Not as many people have heard about their “peripheral” vision vertically. And they don’t know that up is very different from down.

This is very important for drivers to understand, because your vertical “peripheral” vision is not equally balanced.

You see extra visual information BELOW where you are focusing. But not much above.

When you are driving, your eyes can actually be looking above the traffic that’s directly in front of you (at traffic lights quite far ahead, for example), and you will still see the cars closest to you. If they slam their brakes on, you can still react to the visual information that’s important (brake lights flashing and an object getting larger as you get closer to it).

However, if your eyes are looking DOWN (at the radio dial, at the speedometer, at a phone…) you do not see the road … at all. If your eyes remain focussed on something below the windshield for more than a split second, you really are driving blind. You have no visual information at all about what is happening in the traffic in front of your car, and no opportunity to react to protect yourself.

For aging drivers, this is important because it’s a natural tendency to focus more intently as your vision changes. But looking LOWER, at the license plate of the car in front of you, is a poor choice.
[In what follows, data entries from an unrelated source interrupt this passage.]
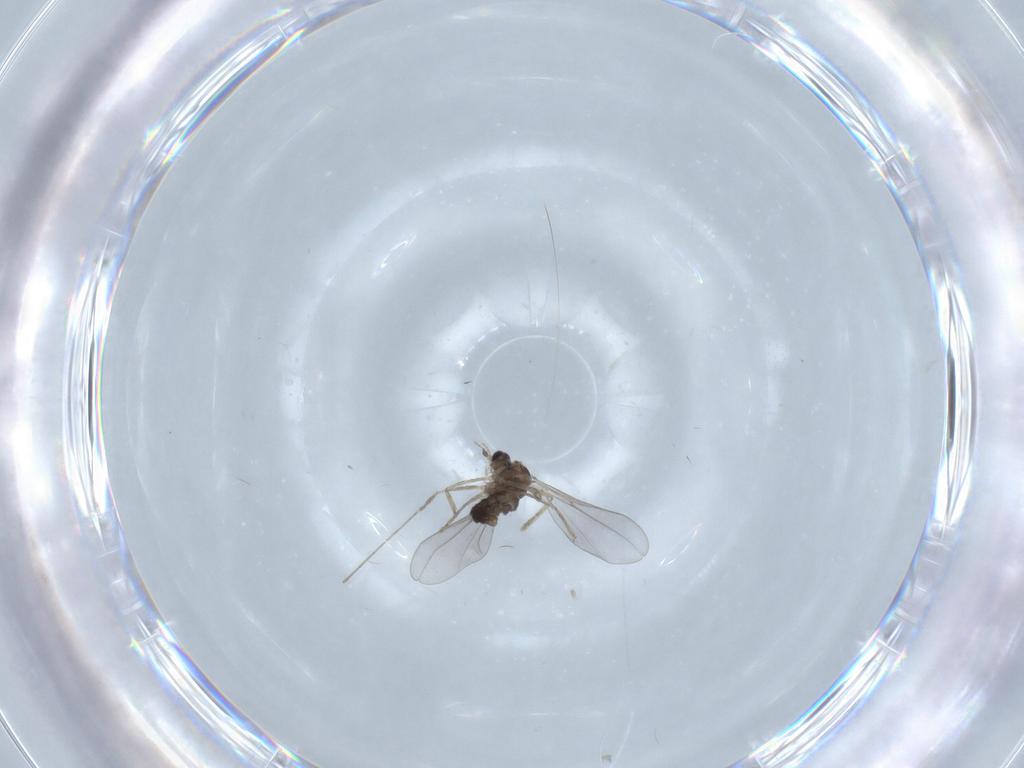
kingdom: Animalia
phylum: Arthropoda
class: Insecta
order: Diptera
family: Cecidomyiidae
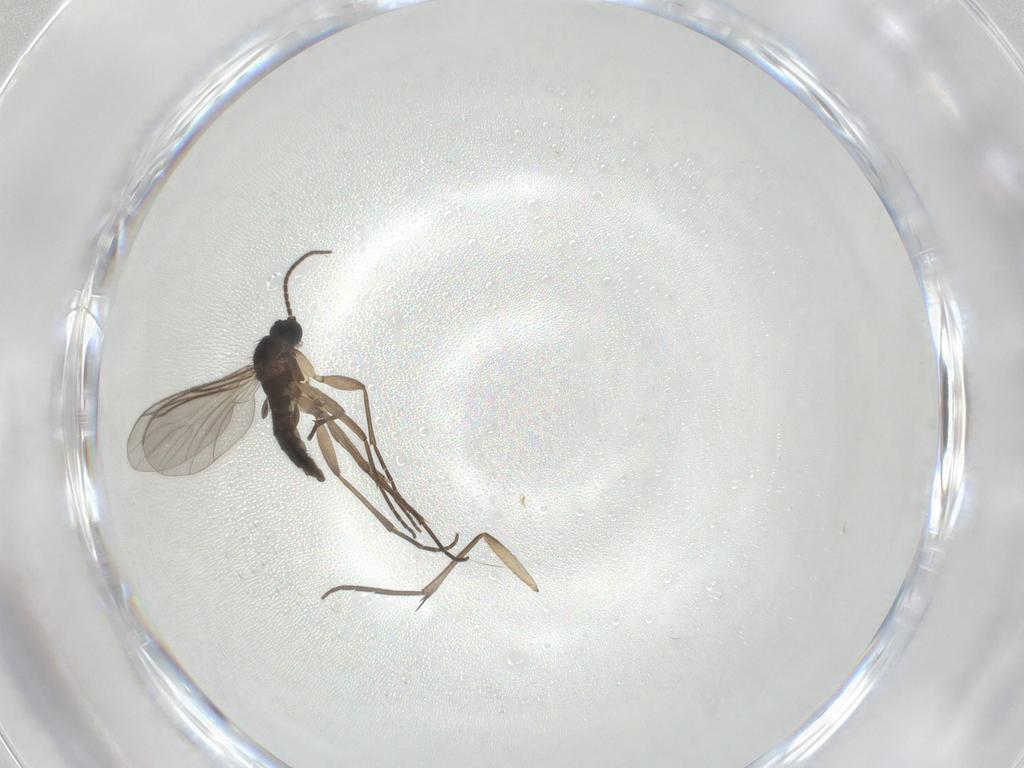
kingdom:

Not only does that reduce your actual field of view, it also gives you much less time to react, because you only see the hazards that are very close. If older drivers make the conscious effort to raise their gaze higher, they can drive much more safely.

For younger drivers, knowing this science fact about vision can help them build their driving skills. Much of the advantage of being an experienced driver seems to come as a kind of natural intuition. Mature drivers apparently tend to look down in fast glimpses, so when they change the radio station or check their speedometer, their eyes lose that view of the road for just a fraction of a second. Novice drivers do not always have that same instinct. Knowing the details of this small science fact can help teens develop this gut knowledge a little more quickly.

And to state the obvious, for anybody that has a cell phone, the implications are very very very clear. Looking down at a phone while driving is unsafe. A flick of the eyes downward is the most a driver should do … but phones require more time than that, whether it’s dialing or answering or ESPECIALLY texting. Driving blindfolded would be a phenomenally stupid thing to try … looking down at a phone is almost exactly the same risk in terms of your vertical vision.

If you can’t see the road, you aren’t driving safely. And if you’re looking down, it’s an undeniable fact that you really can’t see the road.